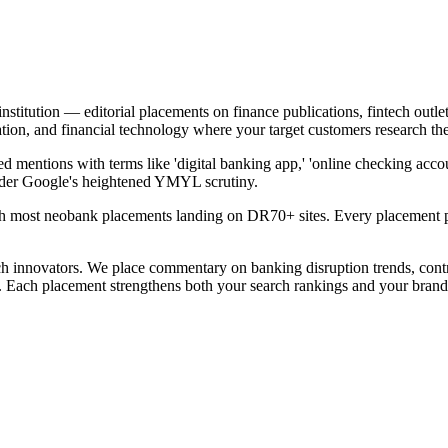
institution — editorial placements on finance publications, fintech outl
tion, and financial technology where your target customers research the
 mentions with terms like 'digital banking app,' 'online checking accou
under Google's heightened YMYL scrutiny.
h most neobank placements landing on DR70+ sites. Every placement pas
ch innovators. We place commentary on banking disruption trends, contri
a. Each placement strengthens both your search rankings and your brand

--

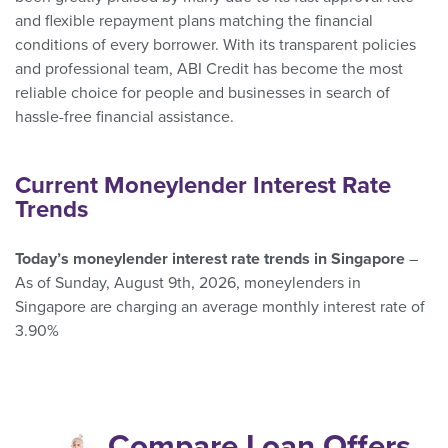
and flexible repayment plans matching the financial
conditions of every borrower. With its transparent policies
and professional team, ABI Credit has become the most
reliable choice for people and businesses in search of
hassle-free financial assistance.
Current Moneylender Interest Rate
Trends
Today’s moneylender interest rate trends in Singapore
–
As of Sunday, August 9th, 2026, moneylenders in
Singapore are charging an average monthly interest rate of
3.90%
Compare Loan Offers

---

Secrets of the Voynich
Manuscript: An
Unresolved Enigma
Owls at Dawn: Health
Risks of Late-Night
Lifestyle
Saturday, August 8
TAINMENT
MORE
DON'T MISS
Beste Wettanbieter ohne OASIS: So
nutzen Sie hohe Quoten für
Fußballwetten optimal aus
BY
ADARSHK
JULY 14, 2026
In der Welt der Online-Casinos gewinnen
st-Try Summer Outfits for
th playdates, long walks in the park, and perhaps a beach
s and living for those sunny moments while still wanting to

◆ **TASK BRIEF**: Everything from the line containing "As of Sunday, August" through the line containing "Compare Loan Offers" in the material above should be retyped exactly, both ends included, and nothing more.

◆ **OUTPUT**:
As of Sunday, August 9th, 2026, moneylenders in
Singapore are charging an average monthly interest rate of
3.90%
Compare Loan Offers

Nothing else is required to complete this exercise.